Xiangrui Meng, a committer on Apache Spark, talks about how to make machine learning easy and scalable with Spark MLlib. Xiangrui has been actively involved in the development of Spark MLlib and the new DataFrame API. MLlib is an Apache Spark component that focuses on large-scale machine learning (ML). With 50+ organizations and 110+ individuals contributing, MLlib is one of the most active open-source projects on ML. In this talk, Xiangrui shares his experience in developing MLlib. The talk covers both higher-level APIs, ML pipelines, that make MLlib easy to use, as well as lower-level optimizations that make MLlib scale to massive datasets.
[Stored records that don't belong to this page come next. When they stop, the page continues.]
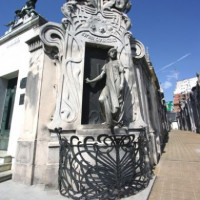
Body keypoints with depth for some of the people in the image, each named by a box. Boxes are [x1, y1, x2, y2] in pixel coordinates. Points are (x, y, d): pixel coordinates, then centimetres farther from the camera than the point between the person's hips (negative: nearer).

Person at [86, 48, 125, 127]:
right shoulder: (106, 65, 29)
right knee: (102, 99, -18)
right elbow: (101, 76, 23)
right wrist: (90, 81, 19)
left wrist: (122, 83, -11)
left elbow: (122, 73, 6)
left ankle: (119, 121, -7)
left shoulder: (118, 62, 19)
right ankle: (110, 121, -15)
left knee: (117, 102, -12)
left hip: (117, 83, -3)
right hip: (108, 85, 3)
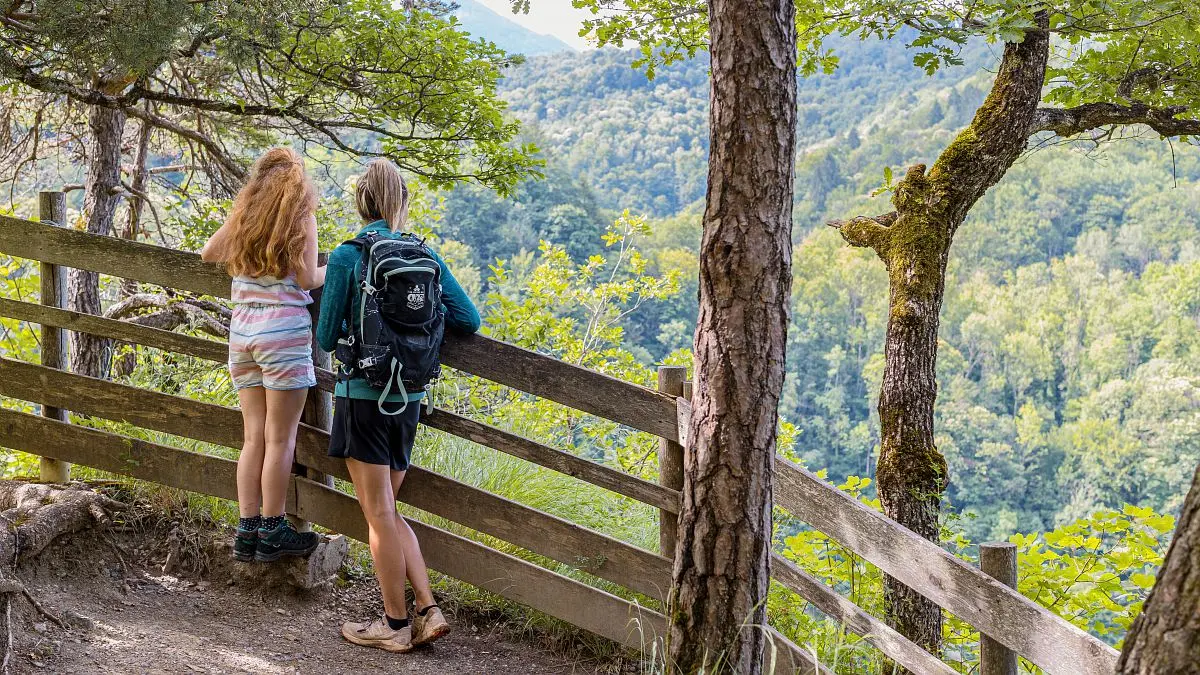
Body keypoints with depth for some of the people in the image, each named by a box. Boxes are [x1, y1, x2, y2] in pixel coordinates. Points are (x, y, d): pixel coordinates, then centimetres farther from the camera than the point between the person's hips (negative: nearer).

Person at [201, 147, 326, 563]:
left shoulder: (243, 213, 10)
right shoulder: (301, 215, -3)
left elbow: (208, 255, 23)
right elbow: (306, 279, -7)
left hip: (242, 330, 5)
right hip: (284, 329, -5)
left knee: (253, 436, 10)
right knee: (280, 438, 1)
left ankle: (247, 531, 11)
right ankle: (272, 533, 5)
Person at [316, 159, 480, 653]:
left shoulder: (347, 257, -9)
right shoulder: (426, 256, 3)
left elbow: (327, 338, -4)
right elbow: (470, 320, 5)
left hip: (363, 395, -5)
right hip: (409, 399, 5)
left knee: (379, 514, 4)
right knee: (386, 510, 18)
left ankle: (396, 624, 13)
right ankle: (427, 609, 12)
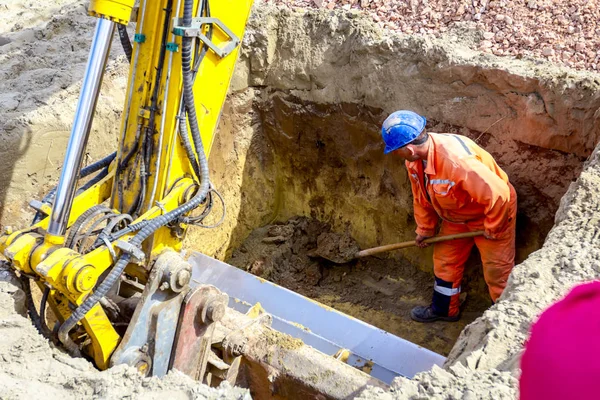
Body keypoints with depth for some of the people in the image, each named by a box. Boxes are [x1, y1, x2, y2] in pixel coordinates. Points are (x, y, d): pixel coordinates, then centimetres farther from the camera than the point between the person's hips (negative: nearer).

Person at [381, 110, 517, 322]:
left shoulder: (456, 160, -42)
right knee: (444, 260, 18)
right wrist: (425, 228, 12)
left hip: (492, 211, -8)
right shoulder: (414, 160, -15)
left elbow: (498, 194, -38)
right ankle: (444, 309, 38)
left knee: (497, 272, 1)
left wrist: (492, 228, -23)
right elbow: (421, 197, 3)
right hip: (456, 215, 8)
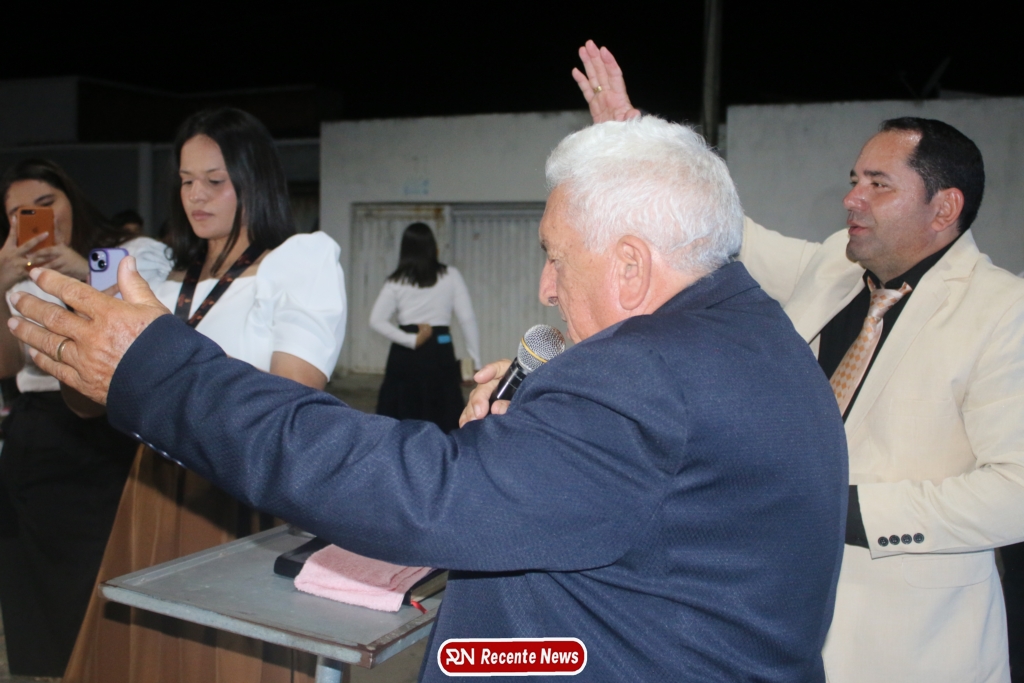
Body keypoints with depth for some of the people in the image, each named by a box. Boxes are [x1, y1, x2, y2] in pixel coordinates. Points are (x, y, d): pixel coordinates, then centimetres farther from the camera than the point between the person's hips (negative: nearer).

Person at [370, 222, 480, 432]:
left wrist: (411, 340, -9)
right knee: (442, 419, 5)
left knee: (400, 420, 9)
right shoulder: (450, 276, -1)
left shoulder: (397, 281, 2)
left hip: (405, 353, 1)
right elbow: (468, 318, -4)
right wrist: (475, 360, 0)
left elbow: (376, 320, -6)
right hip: (439, 351, -1)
ML workflows often involve a sequence of processing and learning stages. Realistic workflows are often even more complex, including cross-validation to choose parameters and combining multiple data sources. Inspired by scikit-learn, we proposed simple APIs to help users quickly assemble and tune ML pipelines. Under the hood, it seamlessly integrates with Spark SQL’s DataFrames and utilizes its data sources, flexible column operations, rich data types, as well as execution plan optimization to create efficient and scalable implementations.

There are many factors affecting a parallel implementation of an ML algorithm, e.g., optimization algorithm, platform limitation, communication pattern, data locality, numerical stability and performance, and fault-tolerance. Different implementations of the same ML algorithm can perform dramatically different. Xiangrui shares lessons learned from optimizing the alternating least squares (ALS) implementation in MLlib.

This talk was recorded at the NYC ML Meetup at Pivotal Labs in NYC.